Выбрать главу

— Видишь ли… В чем-то ты прав. В чем-то и они правы. Но они выступили в самый неподходящий момент. Надо знать, когда что говорить и когда что требовать.

Пока они подрывали могущество Жиронды, это было хорошо. Но сейчас, сейчас что они подрывают? Новую демократическую конституцию, вдохновленную учением великого Руссо!.. Республику, одолеваемую врагами, изнывающую под тяжким бременем голода и контрреволюции!.. Вот во что они бросают камень!.. Робеспьер понимает это и борется с ними уже больше месяца. Я долго молчал. Но я должен был в конце концов помочь ему!..

Обессилев, он упал на подушки.

Больше нам уже не довелось беседовать на эту тему. Во время его последней встречи с Ру я, к сожалению, отсутствовал.

Но ведь известно, что «бешеные» остались верны памяти Марата, а Ру даже продолжал выпускать его газету, издаваемую якобы «тенью Марата»…

* * *

…Третий за этот день дребезжащий звонок раздался в то время, когда Марат заканчивал свой разговор с гражданином Пилле.

Все последующее так четко запечатлелось в моем мозгу, что и сейчас, много лет спустя, я помню точно, кто где стоял, какое движение сделал, какие слова сказал…

Солнце, заходя, ярко освещало прихожую через открытую кухонную дверь.

Девушка среднего роста, в светлом платье и темной шляпке, стояла на пороге. Она держалась уверенно и спокойно. Гражданка Обен, только что открывшая ей дверь, пыталась что-то ей доказать, по девушка не обращала на нее ни малейшего внимания. Взгляд ее внимательных голубых глаз скользнул по моему лицу.

Гражданин Пилле, простившийся с Маратом, шел по коридору к входной двери. Симонна провожала его. Лорен Ба выглядывал из столовой.

Увидя уже знакомую ей посетительницу, Симонна чуть побледнела и спросила, что ей нужно.

Девушка уверенным тоном потребовала, чтобы ее пропустили к Марату.

Симонна пожала плечами:

— Но надо, по крайней мере, спросить, может ли он вас принять!

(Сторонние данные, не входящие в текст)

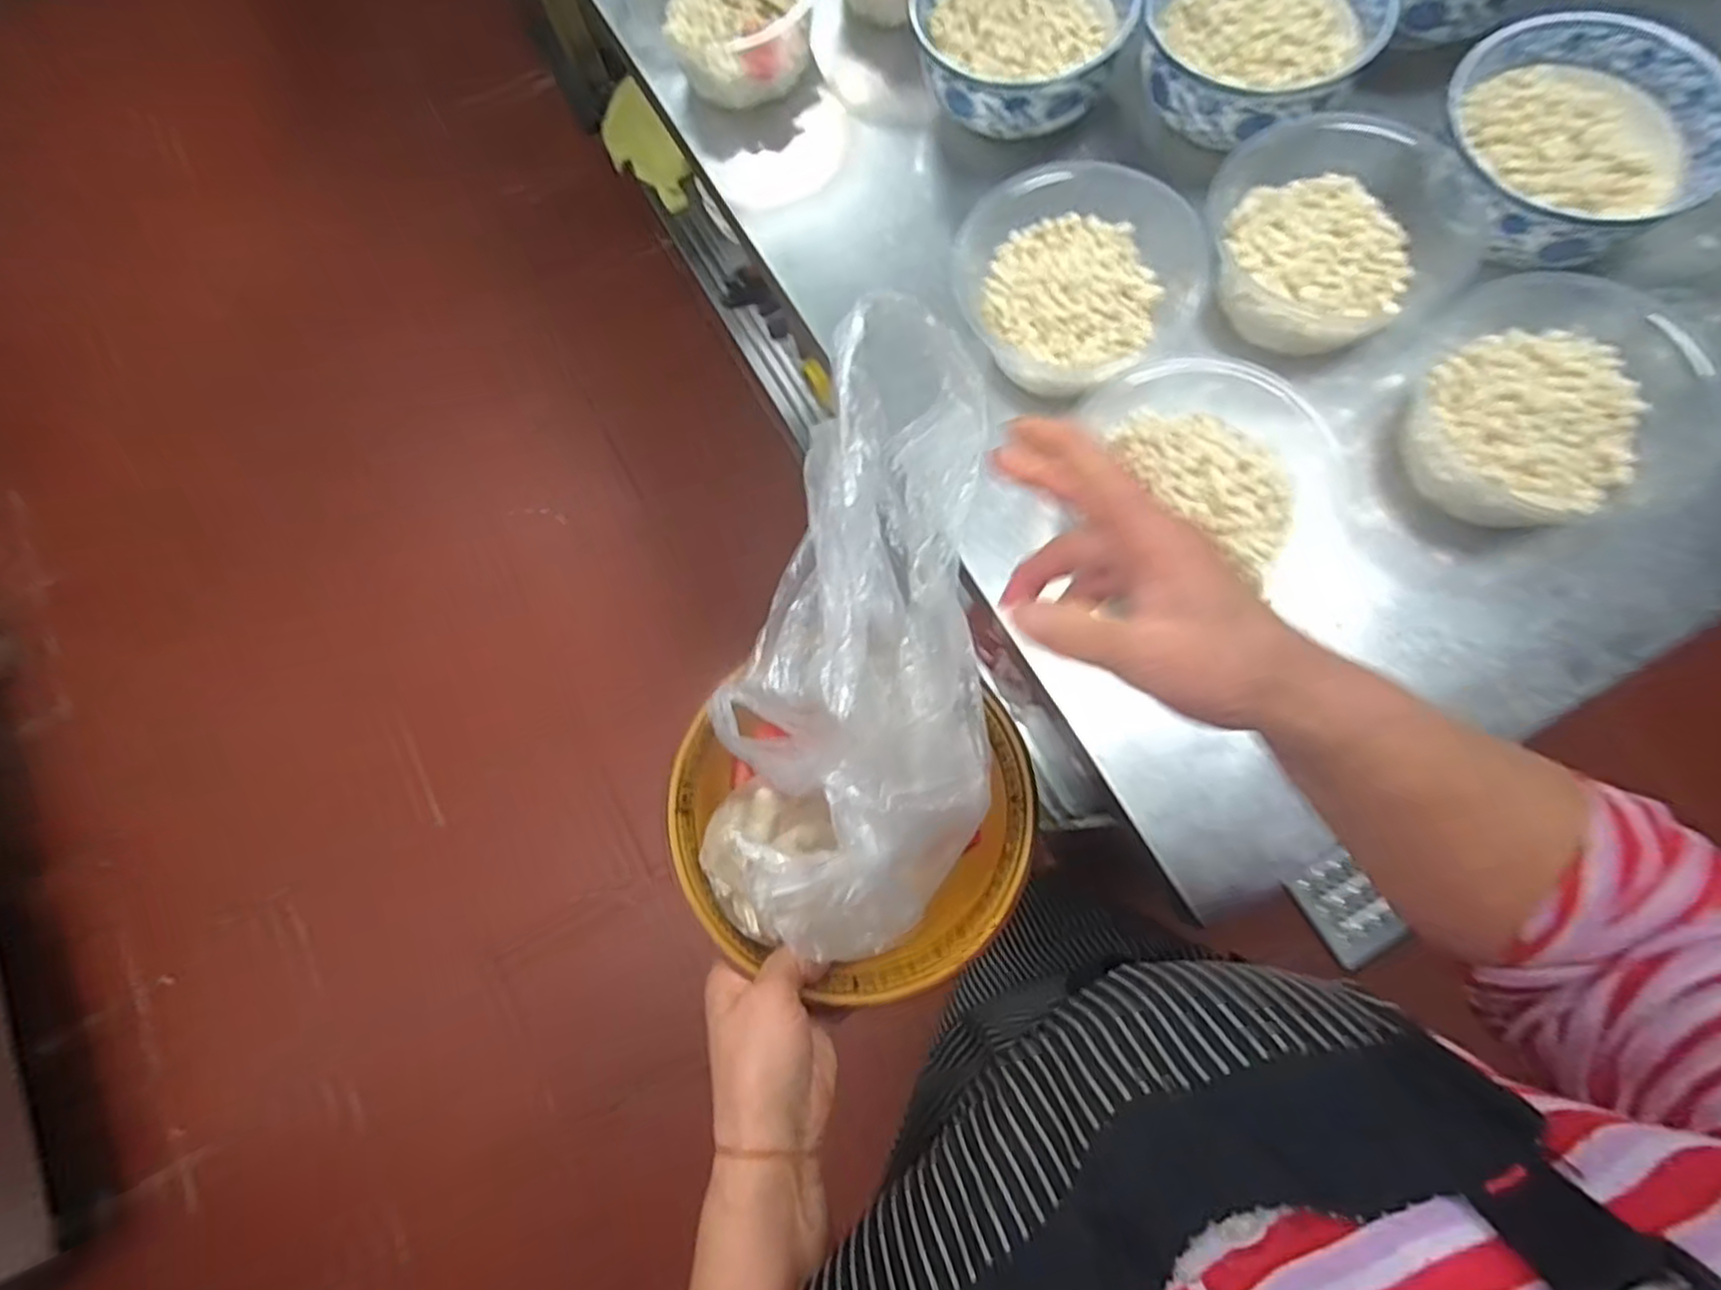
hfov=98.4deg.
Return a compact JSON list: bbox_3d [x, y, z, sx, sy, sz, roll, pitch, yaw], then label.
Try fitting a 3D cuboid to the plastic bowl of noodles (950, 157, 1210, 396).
[{"bbox_3d":[0.157,-0.271,0.543,0.173,0.068,0.161,26,80,10],"label":"plastic bowl of noodles"}]

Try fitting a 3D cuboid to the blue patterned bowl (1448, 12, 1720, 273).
[{"bbox_3d":[0.487,-0.346,0.525,0.164,0.079,0.167,-1,77,4],"label":"blue patterned bowl"}]

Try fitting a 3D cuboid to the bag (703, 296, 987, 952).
[{"bbox_3d":[0.001,-0.001,0.323,0.116,0.103,0.260,11,97,2],"label":"bag"}]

Поскольку Пилле, уходя, не закрыл дверь ванной, Марат услышал эти слова и крикнул:

— Могу, конечно, могу! Пропустите ее!..

Симонна провела посетительницу через столовую и плотно закрыла за ней дверь.

Прошло около четверти часа.

Симонна продолжала размешивать лекарство. У нее вдруг вырвался возглас:

— И что можно делать там так долго!.. Я улыбнулся:

— Ревнуешь?..

Симонна вспыхнула:

— Этого уж я от тебя не ожидала, Жан. Подобная шутка выглядит кощунством…

Я и сам понимал, что шутка не очень удачная. Я хотел было извиниться перед Симонной, но в это время она, рискнув нарушить беседу, вошла к Марату, чтобы спросить, довольно ли глины на одну порцию. Я слышал, что Марат ответил утвердительно.

Выйдя из ванной и снова закрыв дверь, Симонна направилась в кухню, чтобы поставить на стол тарелку. Но едва она успела это сделать, как из ванной раздался какой-то звук, похожий не то на бульканье, не то на хриплое рыдание.

Затем отчаянный, нечеловеческий голос закричал:

— Ко мне, мой друг!..

Это был конец.

Глава 24

Вероятно, отец мой был прав: напрасно я занялся медициной.

Я, конечно, неплохой хирург-практик, но никаких Америк в своей специальности не открою — я не Дезо и не Дешан.

Чем заметнее ускоряется бег времени, чем быстрее проходят годы, тем явственнее охладеваю я к хирургии; и если бы не нужда в хлебе насущном, ей-богу, давно бы расстался с ней.

А между тем у меня есть иная, возрастающая страсть: уже много лет, начиная со встречи с милым старичком Госленом, я поклоняюсь музе Клио…

Даже читая произведения литературы, я смотрю на них взглядом историка. Листая труды кое-кого из моих современников, скажем Ретифа или Мерсье, претендующих на внимание будущих поколений, я удивляюсь, как мало использовали эти писатели свои возможности очевидцев и участников.

Поэтому-то я и рассказал вам, мой любезный читатель, много такого, что на первый взгляд может показаться не строго обязательным для создания образа Марата, но без чего не будут понятны условия, в которых мой друг действовал, и, главное, чего вы сами не увидите никогда.

Поэтому-то сейчас мне и хочется рассказать о той, вокруг которой сложилось уже в мое время так много легенд, что подлинный ее облик, равно как и истинные причины ее поступка, совершенно в них растворился. Эти легенды освещают ее фигуру ложным светом мифического и бескорыстного героизма.

Должен заметить, что преступление Шарлотты Корде ошеломило обывателей Франции девяносто третьего года.